[[ TASK MATERIAL, beginning ]]

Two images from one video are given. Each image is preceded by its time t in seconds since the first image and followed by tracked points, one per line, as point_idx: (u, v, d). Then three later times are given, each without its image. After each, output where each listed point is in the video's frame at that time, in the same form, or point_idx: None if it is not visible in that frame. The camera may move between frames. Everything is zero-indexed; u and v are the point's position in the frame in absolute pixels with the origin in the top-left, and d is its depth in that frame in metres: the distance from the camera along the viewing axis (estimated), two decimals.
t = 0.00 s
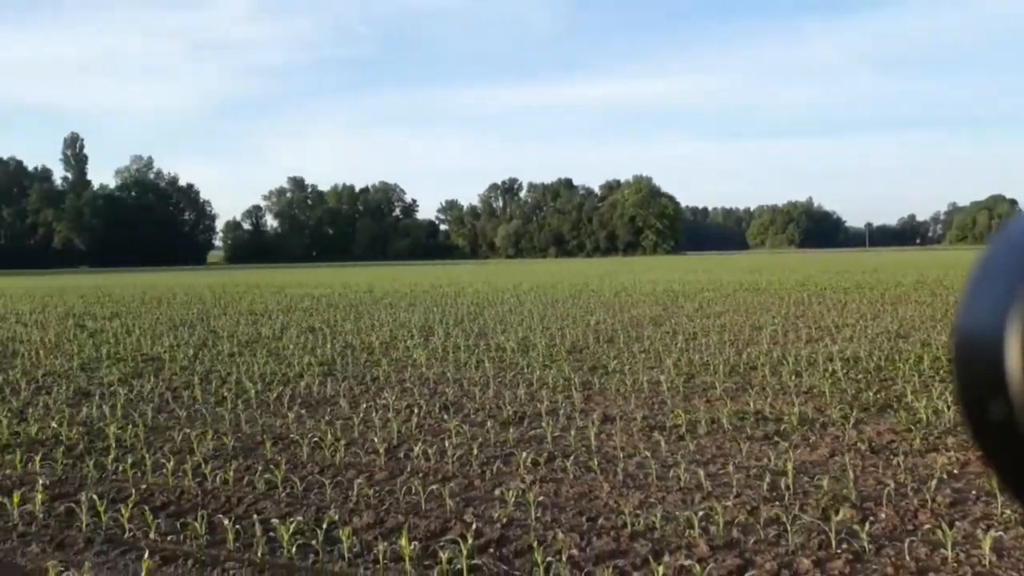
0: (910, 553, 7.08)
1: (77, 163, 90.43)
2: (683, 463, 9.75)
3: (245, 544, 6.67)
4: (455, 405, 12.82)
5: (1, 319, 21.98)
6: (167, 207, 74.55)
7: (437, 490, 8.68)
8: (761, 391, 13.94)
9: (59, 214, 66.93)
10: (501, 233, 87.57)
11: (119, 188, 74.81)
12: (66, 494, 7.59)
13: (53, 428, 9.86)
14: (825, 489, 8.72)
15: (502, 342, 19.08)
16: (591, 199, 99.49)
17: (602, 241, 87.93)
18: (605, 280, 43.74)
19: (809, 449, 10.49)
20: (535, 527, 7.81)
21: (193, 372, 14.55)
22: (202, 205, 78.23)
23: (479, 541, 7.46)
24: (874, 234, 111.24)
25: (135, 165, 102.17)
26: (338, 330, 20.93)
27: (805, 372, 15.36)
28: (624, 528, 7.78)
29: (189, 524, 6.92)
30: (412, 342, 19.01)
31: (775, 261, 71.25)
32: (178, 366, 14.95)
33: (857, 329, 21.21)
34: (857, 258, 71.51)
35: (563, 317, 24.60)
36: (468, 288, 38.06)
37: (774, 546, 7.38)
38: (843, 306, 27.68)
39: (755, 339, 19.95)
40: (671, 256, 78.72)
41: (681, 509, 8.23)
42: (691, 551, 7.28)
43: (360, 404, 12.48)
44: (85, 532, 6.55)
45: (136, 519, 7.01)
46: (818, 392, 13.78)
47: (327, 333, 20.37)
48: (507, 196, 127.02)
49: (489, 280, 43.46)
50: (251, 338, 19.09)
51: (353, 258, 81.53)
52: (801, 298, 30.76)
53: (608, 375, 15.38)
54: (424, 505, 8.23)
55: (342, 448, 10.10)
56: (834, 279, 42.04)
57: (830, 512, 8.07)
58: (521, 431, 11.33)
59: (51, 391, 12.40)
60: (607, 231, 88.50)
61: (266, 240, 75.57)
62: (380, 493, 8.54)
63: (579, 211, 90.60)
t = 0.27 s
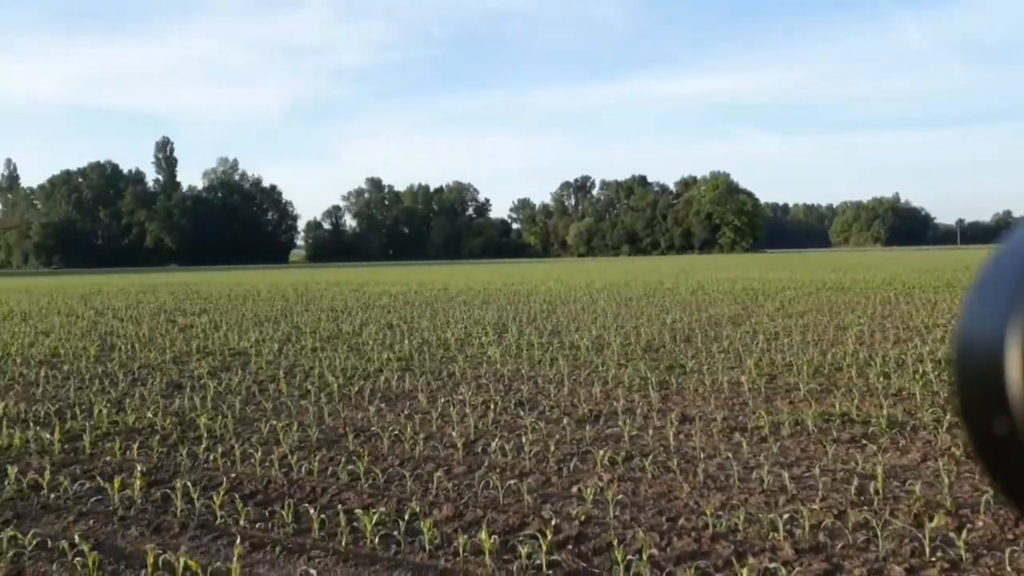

[[ TASK MATERIAL, end ]]

__REQUIRED ACTION__:
In the data above, find the line that contains "31: (775, 261, 71.25)" and the line that contains "47: (327, 333, 20.37)". Repeat exactly those lines and every line between them, and only those.

__REPLY__:
31: (775, 261, 71.25)
32: (178, 366, 14.95)
33: (857, 329, 21.21)
34: (857, 258, 71.51)
35: (563, 317, 24.60)
36: (468, 288, 38.06)
37: (774, 546, 7.38)
38: (843, 306, 27.68)
39: (755, 339, 19.95)
40: (671, 256, 78.72)
41: (681, 509, 8.23)
42: (691, 551, 7.28)
43: (360, 404, 12.48)
44: (85, 532, 6.55)
45: (136, 519, 7.01)
46: (818, 392, 13.78)
47: (327, 333, 20.37)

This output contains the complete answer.